Vos tâches:
1. Selon le texte sur le principe d'égalité, à quelle date le Conseil d'État a-t-il rendu l'arrêt GISTI ?
2. Recopiez mot pour mot le passage du texte sur le principe d'égalité qui s'ouvre sur les mots « Indiquons enfin que » et se clôt sur « régulièrement en France. ».

Indiquons enfin que le Conseil d’État, par un arrêt du 26 juillet 1982 (GISTI) a considéré qu’en l’absence de dispositions particulières, le principe d’égalité est applicable sans que l’on puisse distinguer entre Français et étrangers résidant régulièrement en France.

Il a également reconnu le droit à tout individu, français ou étranger, de mener une existence familiale normale et indiqué que ce principe devait recevoir une application même si l’étranger qui en réclame le bénéfice est polygame (CE 11 juillet 1980, min. intérieur c/Mme Montcho).

4. Il y a différence de traitement, mais elle est justifiée par une différence de situation.

Par exemple, la différence opérée entre trois catégories d’aides financières aux vacances familiales, dont l’une concerne les familles étrangères se rendant dans leur pays d’origine, n’est pas contraire au principe d’égalité (CE, 16 décembre 1994, Comité du Gâtinais du MRAP, req. n° 87254).

5. Il y a différence de traitement mais elle est justifiée par des considérations d’intérêt général.

Données fournies:
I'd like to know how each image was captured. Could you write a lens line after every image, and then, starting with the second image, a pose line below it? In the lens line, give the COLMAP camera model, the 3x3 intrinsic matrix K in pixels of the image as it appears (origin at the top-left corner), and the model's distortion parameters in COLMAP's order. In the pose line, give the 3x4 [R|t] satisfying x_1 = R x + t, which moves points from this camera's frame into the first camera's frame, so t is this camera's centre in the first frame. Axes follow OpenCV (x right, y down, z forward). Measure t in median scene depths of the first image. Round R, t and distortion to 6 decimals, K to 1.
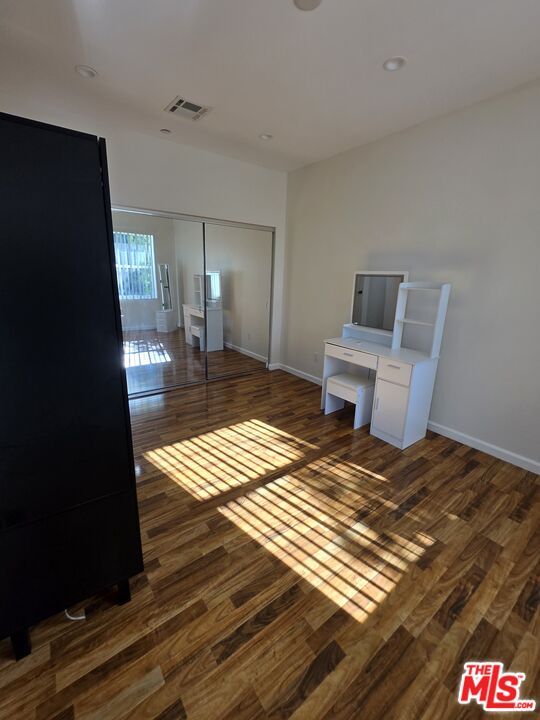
lens RADIAL K [[297.8, 0, 270.0], [0, 297.8, 360.0], [0, 0, 1]] dist [0.002762, 0.000427]
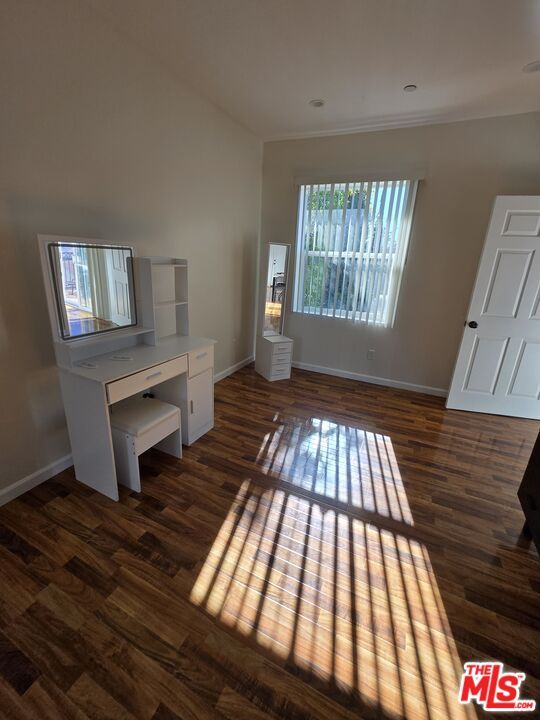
lens RADIAL K [[297.8, 0, 270.0], [0, 297.8, 360.0], [0, 0, 1]] dist [0.002762, 0.000427]
pose [[-0.452072, -0.330118, 0.828645, -0.474760], [0.196939, 0.869128, 0.453687, -0.371532], [-0.869969, 0.368292, -0.327896, 1.249992]]
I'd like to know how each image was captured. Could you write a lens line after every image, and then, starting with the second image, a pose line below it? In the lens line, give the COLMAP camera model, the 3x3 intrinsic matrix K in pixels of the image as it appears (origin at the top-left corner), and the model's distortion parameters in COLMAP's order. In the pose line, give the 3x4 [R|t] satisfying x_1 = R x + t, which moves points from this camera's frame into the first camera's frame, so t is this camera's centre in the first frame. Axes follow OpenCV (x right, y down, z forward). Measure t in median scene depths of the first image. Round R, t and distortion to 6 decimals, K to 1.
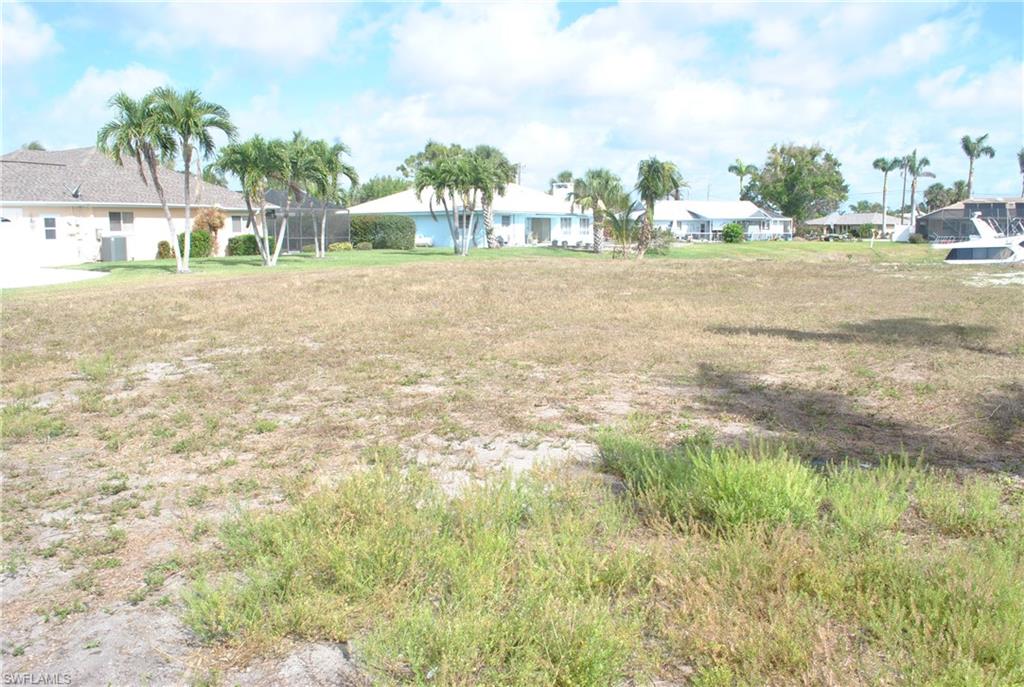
lens RADIAL K [[807.2, 0, 516.2], [0, 807.2, 344.6], [0, 0, 1]] dist [-0.090247, 0.018852]
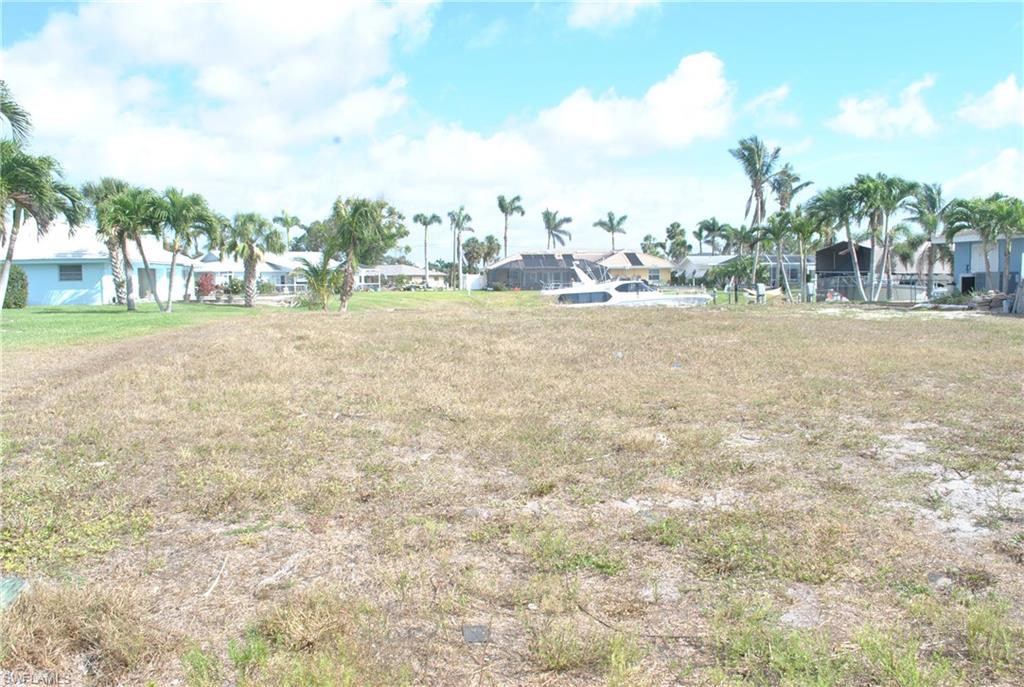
lens RADIAL K [[829.7, 0, 516.1], [0, 829.7, 342.3], [0, 0, 1]] dist [-0.066443, 0.003672]
pose [[0.800891, -0.046371, 0.597012, -0.236587], [0.089350, 0.995090, -0.042572, -0.010167], [-0.592107, 0.087438, 0.801102, 0.105639]]
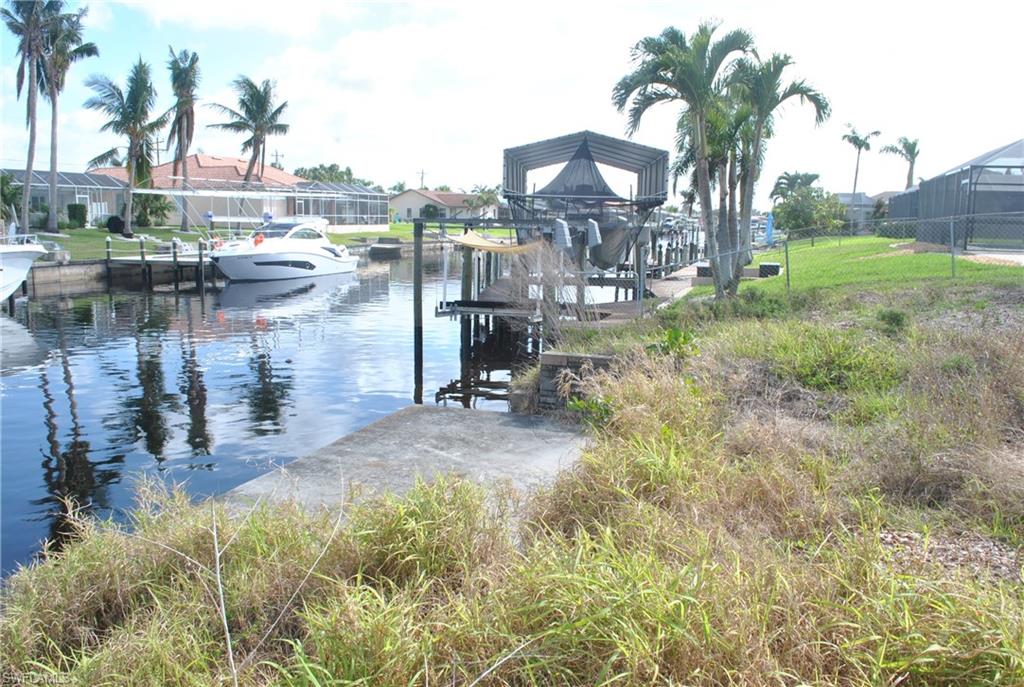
lens RADIAL K [[812.9, 0, 516.3], [0, 812.9, 342.6], [0, 0, 1]] dist [-0.085528, 0.012158]
pose [[-0.178045, -0.144768, 0.973315, 0.213816], [0.125194, 0.977748, 0.168329, -0.102236], [-0.976026, 0.151823, -0.155959, 0.770622]]
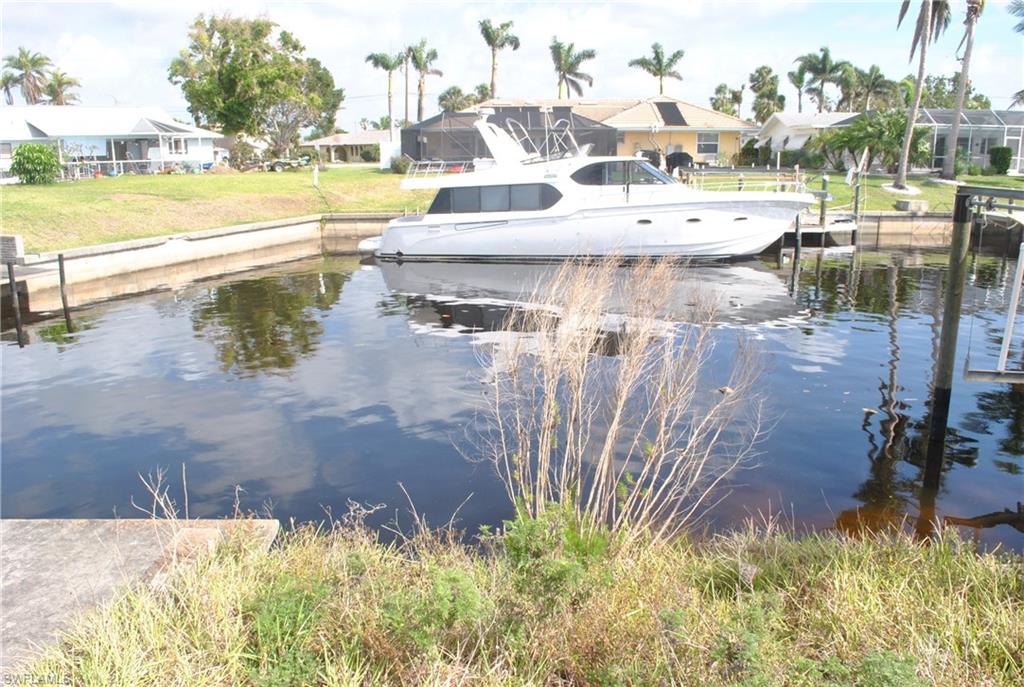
lens RADIAL K [[807.2, 0, 516.2], [0, 807.2, 344.6], [0, 0, 1]] dist [-0.090247, 0.018852]
pose [[0.864032, -0.116434, 0.489788, 0.399893], [0.070590, 0.991296, 0.111127, -0.091844], [-0.498464, -0.061443, 0.864730, 0.641923]]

Corrigé de l'exercice:
1. Le 26 juillet 1982.

2.
Indiquons enfin que le Conseil d’État, par un arrêt du 26 juillet 1982 (GISTI) a considéré qu’en l’absence de dispositions particulières, le principe d’égalité est applicable sans que l’on puisse distinguer entre Français et étrangers résidant régulièrement en France.